= What the task asks =
Put every line of the rows below into a Markdown table with the columns No. and Text, numbering each line in order. Leave out blank lines and the pictures.

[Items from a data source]
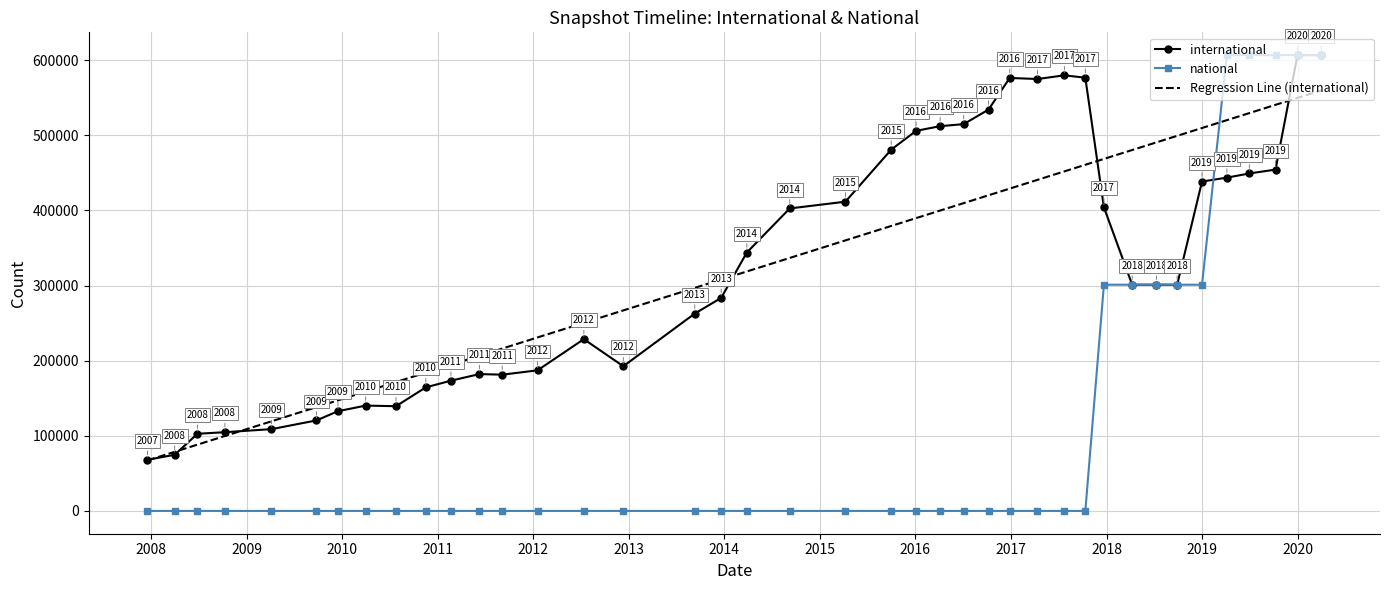

Which series has the largest range (max minus min)?

national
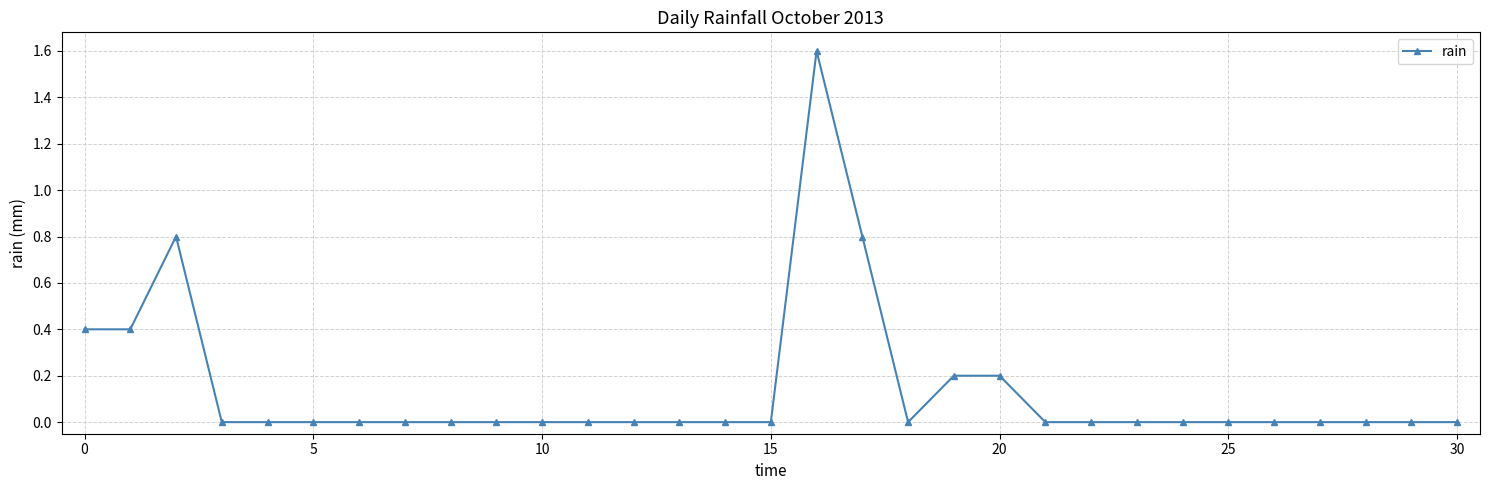

True or false: the data has more than 0 interior local peaks.

True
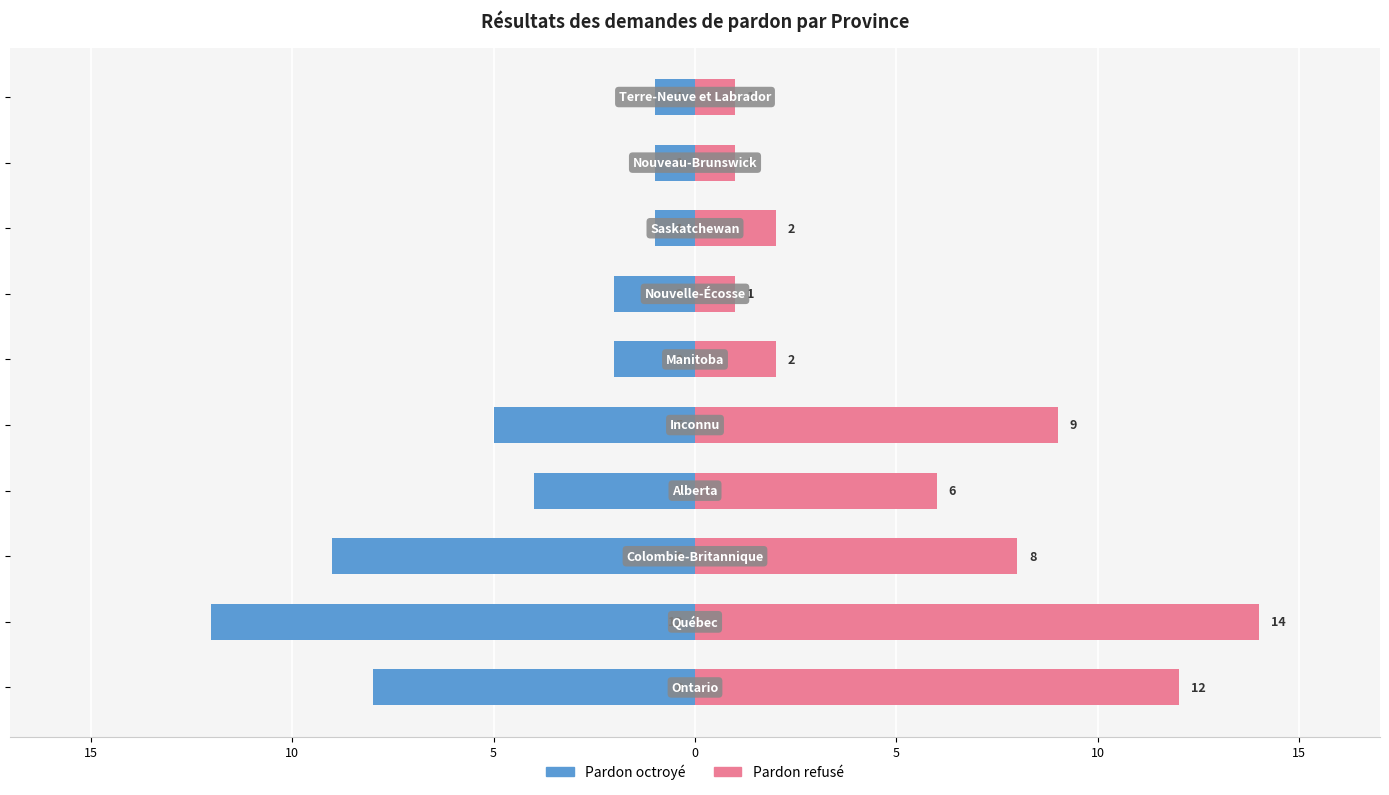

What is the difference between the maximum and minimum values in the Pardon refusé series?

13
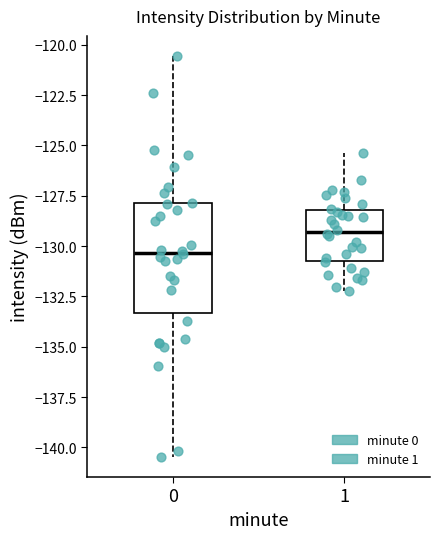

Where does the lower whisker of the box at x = 0 end on the y-axis? The values are not printed on the chart, so give them approximately, as read against the axis.

-140.5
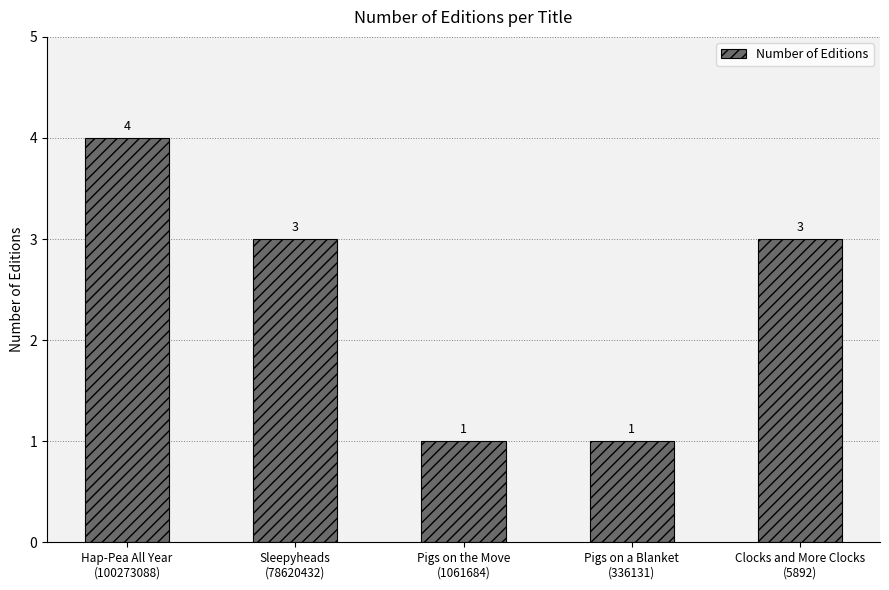

What is the change in value from Pigs on the Move
(1061684) to Clocks and More Clocks
(5892)?

+2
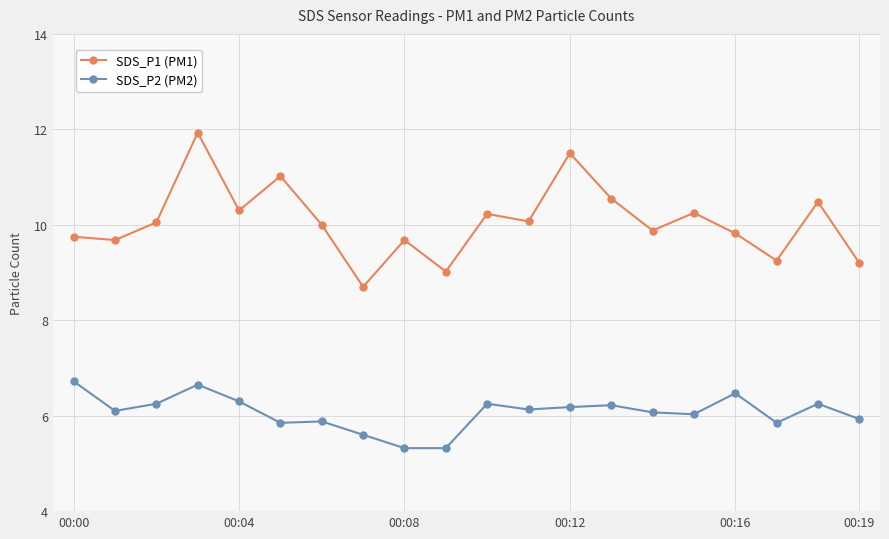

In SDS_P2 (PM2), how many points are higher than both neighbors (excluding endpoints)?

6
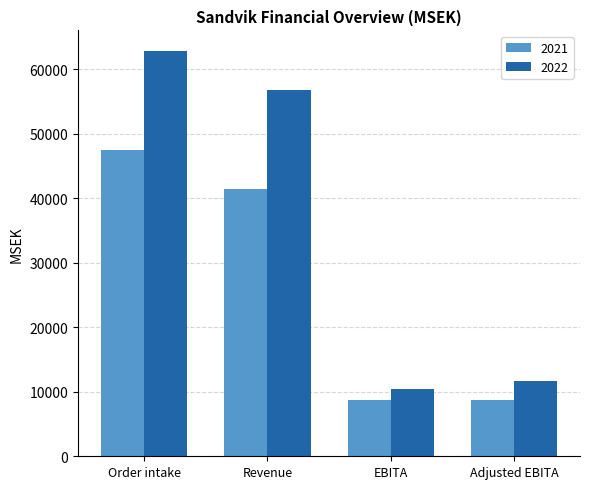

Which series changed the most between Order intake and Revenue?

2022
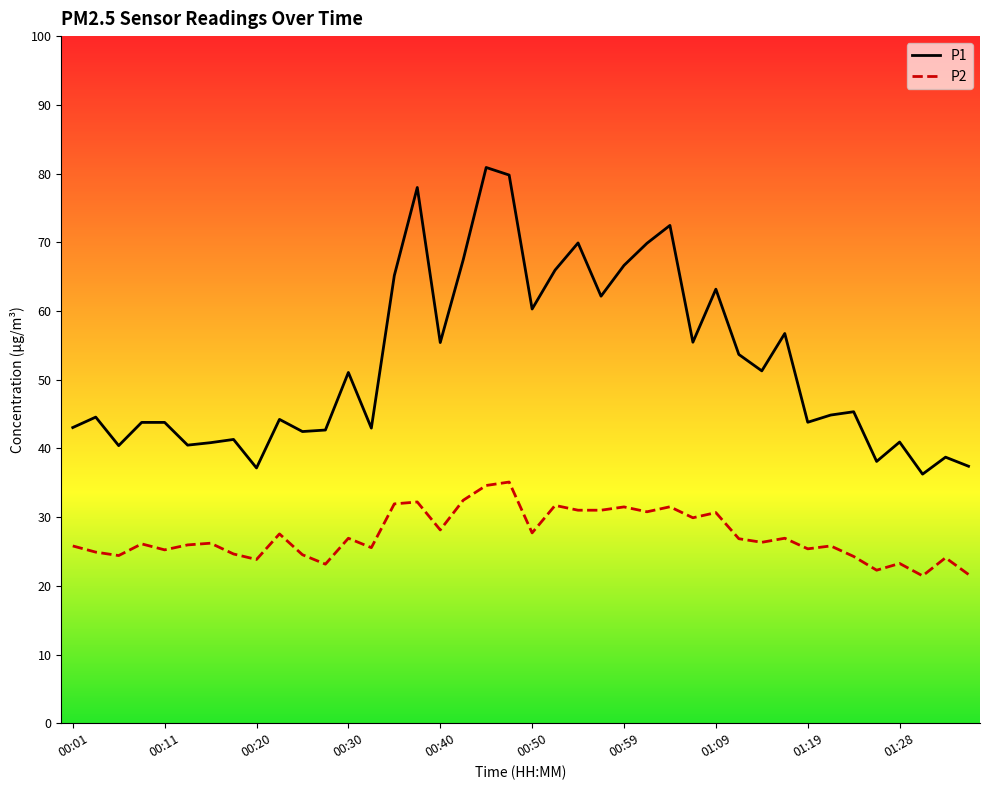

Which series has the largest range (max minus min)?

P1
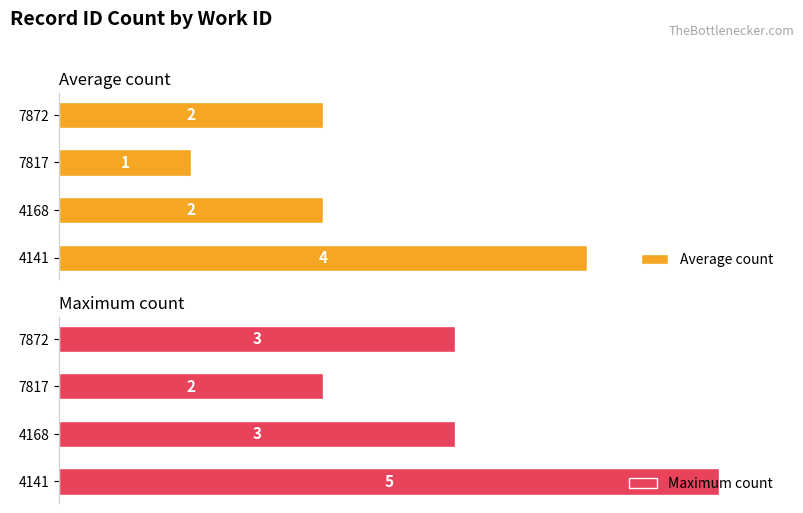

How many values in the Maximum count series exceed 60?

1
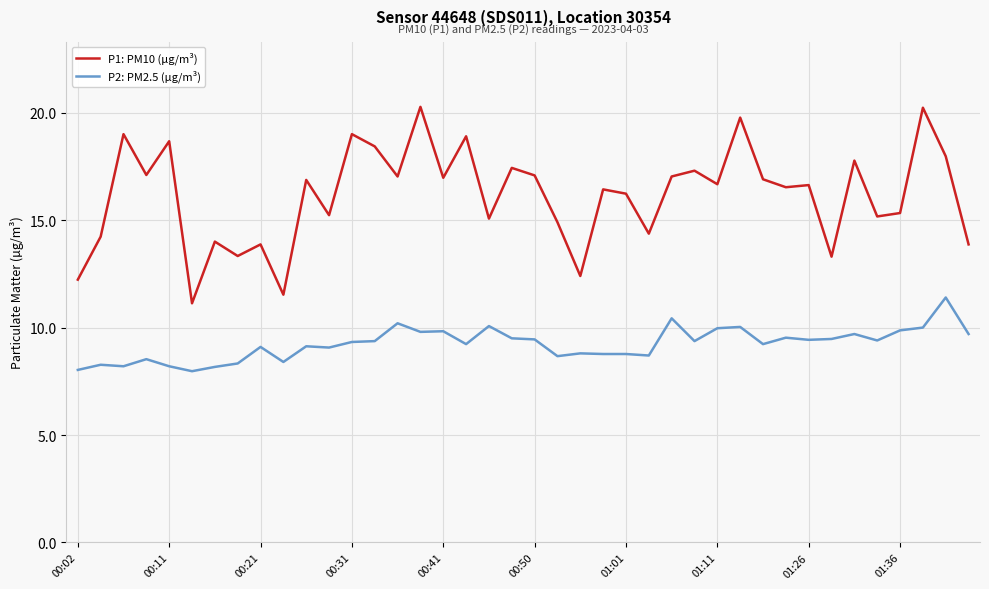

Which series has the largest total across all categories?

P1: PM10 (µg/m³)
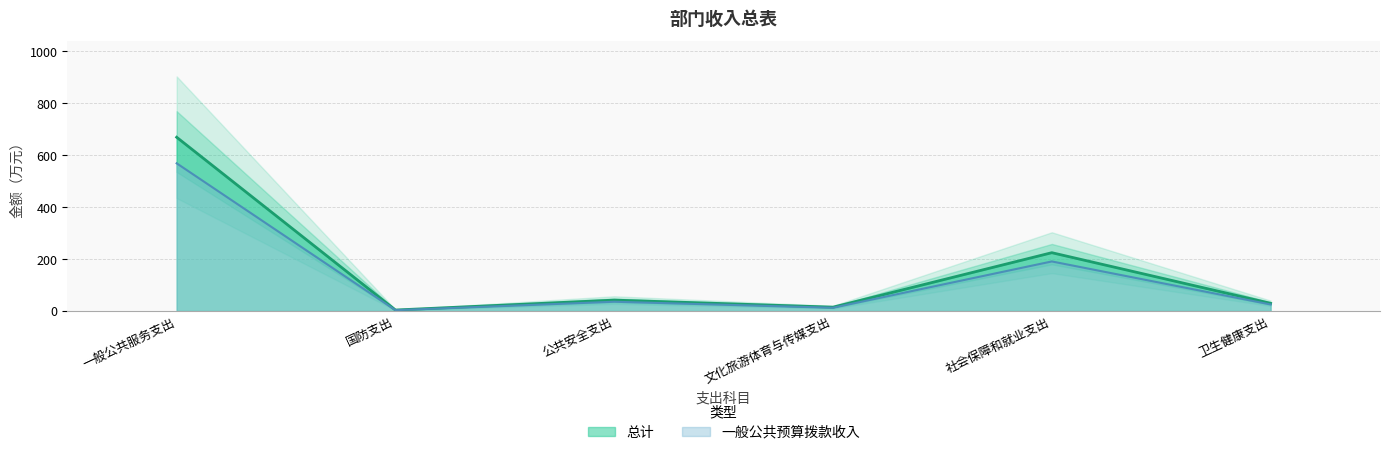

Does the chart display data point markers on the line(s)?

No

= Answer space =
| No. | Text |
|---|---|
| 1 | Which series has the largest range (max minus min)? |
| 2 | national |
| 3 | True or false: the data has more than 0 interior local peaks. |
| 4 | True |
| 5 | What is the difference between the maximum and minimum values in the Pardon refusé series? |
| 6 | 13 |
| 7 | Where does the lower whisker of the box at x = 0 end on the y-axis? The values are not printed on the chart, so give them approximately, as read against the axis. |
| 8 | -140.5 |
| 9 | What is the change in value from Pigs on the Move |
| 10 | (1061684) to Clocks and More Clocks |
| 11 | (5892)? |
| 12 | +2 |
| 13 | In SDS_P2 (PM2), how many points are higher than both neighbors (excluding endpoints)? |
| 14 | 6 |
| 15 | Which series changed the most between Order intake and Revenue? |
| 16 | 2022 |
| 17 | Which series has the largest range (max minus min)? |
| 18 | P1 |
| 19 | How many values in the Maximum count series exceed 60? |
| 20 | 1 |
| 21 | Which series has the largest total across all categories? |
| 22 | P1: PM10 (µg/m³) |
| 23 | Does the chart display data point markers on the line(s)? |
| 24 | No |